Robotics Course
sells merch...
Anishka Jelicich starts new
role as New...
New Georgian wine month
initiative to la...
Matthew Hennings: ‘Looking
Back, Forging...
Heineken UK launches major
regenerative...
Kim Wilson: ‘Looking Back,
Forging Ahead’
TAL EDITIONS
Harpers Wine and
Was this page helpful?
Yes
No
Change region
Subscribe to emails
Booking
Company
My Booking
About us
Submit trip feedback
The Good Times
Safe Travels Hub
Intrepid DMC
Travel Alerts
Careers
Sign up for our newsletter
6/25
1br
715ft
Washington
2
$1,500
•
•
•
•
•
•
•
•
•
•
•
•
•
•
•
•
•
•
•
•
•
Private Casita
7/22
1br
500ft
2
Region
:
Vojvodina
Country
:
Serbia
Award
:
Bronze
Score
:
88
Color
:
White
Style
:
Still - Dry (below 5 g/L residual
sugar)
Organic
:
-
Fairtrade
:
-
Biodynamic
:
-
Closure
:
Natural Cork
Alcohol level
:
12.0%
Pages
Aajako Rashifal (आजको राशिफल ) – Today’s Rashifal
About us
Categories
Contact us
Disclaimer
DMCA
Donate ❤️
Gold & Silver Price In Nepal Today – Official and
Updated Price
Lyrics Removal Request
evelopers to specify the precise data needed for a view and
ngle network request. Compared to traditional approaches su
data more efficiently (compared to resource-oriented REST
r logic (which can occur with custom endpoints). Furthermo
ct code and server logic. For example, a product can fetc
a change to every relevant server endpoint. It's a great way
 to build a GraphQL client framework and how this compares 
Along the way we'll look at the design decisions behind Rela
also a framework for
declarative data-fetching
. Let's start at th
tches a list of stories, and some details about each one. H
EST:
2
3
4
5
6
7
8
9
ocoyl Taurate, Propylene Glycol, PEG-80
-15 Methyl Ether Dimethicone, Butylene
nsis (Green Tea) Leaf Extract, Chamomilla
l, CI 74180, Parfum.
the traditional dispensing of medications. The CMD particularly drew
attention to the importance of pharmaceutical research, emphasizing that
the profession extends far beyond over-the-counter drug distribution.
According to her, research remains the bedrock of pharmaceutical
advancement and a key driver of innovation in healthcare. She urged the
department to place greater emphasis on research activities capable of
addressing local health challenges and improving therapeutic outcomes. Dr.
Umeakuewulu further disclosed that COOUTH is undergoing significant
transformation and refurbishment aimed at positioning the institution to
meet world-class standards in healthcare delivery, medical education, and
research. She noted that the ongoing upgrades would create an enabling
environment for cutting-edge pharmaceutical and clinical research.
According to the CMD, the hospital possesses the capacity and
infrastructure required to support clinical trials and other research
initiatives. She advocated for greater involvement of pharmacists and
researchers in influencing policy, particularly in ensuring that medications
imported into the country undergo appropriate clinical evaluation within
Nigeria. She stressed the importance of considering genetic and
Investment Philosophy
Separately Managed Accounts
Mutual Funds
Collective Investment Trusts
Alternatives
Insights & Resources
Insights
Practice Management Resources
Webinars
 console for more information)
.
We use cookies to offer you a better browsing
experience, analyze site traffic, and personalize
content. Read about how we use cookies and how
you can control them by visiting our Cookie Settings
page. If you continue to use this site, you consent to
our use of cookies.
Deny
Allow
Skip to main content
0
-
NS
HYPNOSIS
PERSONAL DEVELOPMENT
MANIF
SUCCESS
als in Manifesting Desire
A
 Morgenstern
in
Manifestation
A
__________
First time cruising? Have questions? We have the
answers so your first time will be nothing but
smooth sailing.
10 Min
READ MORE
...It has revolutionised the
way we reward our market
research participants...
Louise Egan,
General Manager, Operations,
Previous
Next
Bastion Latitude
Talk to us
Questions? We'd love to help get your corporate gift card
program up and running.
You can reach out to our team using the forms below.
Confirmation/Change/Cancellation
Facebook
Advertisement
__________
→ **Written task**:
Reproduce the stretch of lines from the one containing "First time cruising?" through the one containing "Advertisement", both included, with nothing changed.

→ **Answer section**:
First time cruising? Have questions? We have the
answers so your first time will be nothing but
smooth sailing.
10 Min
READ MORE
...It has revolutionised the
way we reward our market
research participants...
Louise Egan,
General Manager, Operations,
Previous
Next
Bastion Latitude
Talk to us
Questions? We'd love to help get your corporate gift card
program up and running.
You can reach out to our team using the forms below.
Confirmation/Change/Cancellation
Facebook
Advertisement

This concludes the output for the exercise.